Roy Bryant Cattle Co. v. United States, 72-1256 Summary Calendar.

Decision Date28 July 1972
Docket NumberNo. 72-1256 Summary Calendar.,72-1256 Summary Calendar.
Citation463 F.2d 418
PartiesROY BRYANT CATTLE CO., Inc., Plaintiff-Appellant, v. The UNITED STATES of America, Defendant-Appellee.
CourtU.S. Court of Appeals — Fifth Circuit

Jack B. Manning, Houston, Tex. (Bean & Manning, Houston, Tex., of counsel), for plaintiff-appellant.

James R. Gough, Asst. U. S. Atty., Houston, Tex., for defendant-appellee.

Before JOHN R. BROWN, Chief Judge, and GOLDBERG and MORGAN, Circuit Judges.

GOLDBERG, Circuit Judge:

Plaintiff, Roy Bryant Cattle Company, instituted this action in federal district court under the provisions of the Tucker Act, 28 U.S.C.A. § 1346, to recover monies allegedly wrongfully paid to the United States Department of Agriculture for overtime services performed by federal meat inspectors at the plaintiff's meat processing establishment in Houston, Texas. The district court granted the defendant's motion for summary judgment, and we affirm.

----

◆ TO-DO LIST ◆
a. From the court opinion, copy everything from "Roy Bryant Cattle Co. v." down to "of America, Defendant-Appellee.".
b. Answer these questions using the court opinion:
(i) Which court issued the decision?
(ii) Who appeared for the defendant-appellee?
(iii) In what city was the plaintiff's meat processing establishment located?
c. Summarize the court opinion in two sentences.

◆ MATERIAL PROVIDED ◆

----

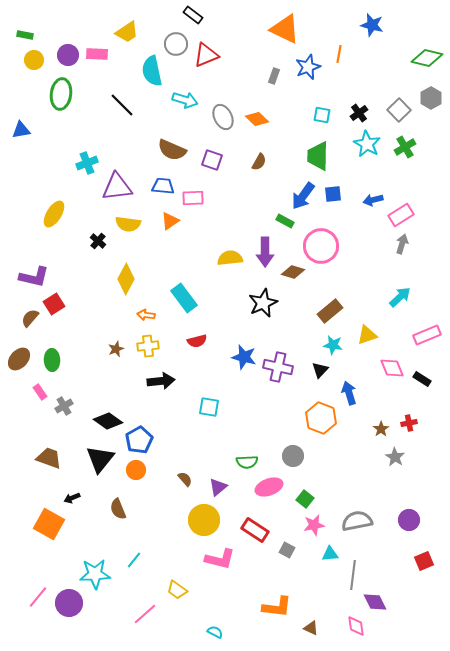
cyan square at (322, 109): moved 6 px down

----

◆ RESPONSES FOR EACH TASK ◆
a.
Roy Bryant Cattle Co. v. United States, 72-1256 Summary Calendar.

Decision Date28 July 1972
Docket NumberNo. 72-1256 Summary Calendar.,72-1256 Summary Calendar.
Citation463 F.2d 418
PartiesROY BRYANT CATTLE CO., Inc., Plaintiff-Appellant, v. The UNITED STATES of America, Defendant-Appellee.

b.
(i) The U.S. Court of Appeals for the Fifth Circuit.
(ii) James R. Gough, Assistant U.S. Attorney, Houston, Texas.
(iii) Houston, Texas.

c. Roy Bryant Cattle Company sued the United States in federal district court under the Tucker Act to recover money it said was wrongfully paid to the Department of Agriculture for overtime work by federal meat inspectors at its Houston plant. The district court granted the government's motion for summary judgment, and the Fifth Circuit affirmed.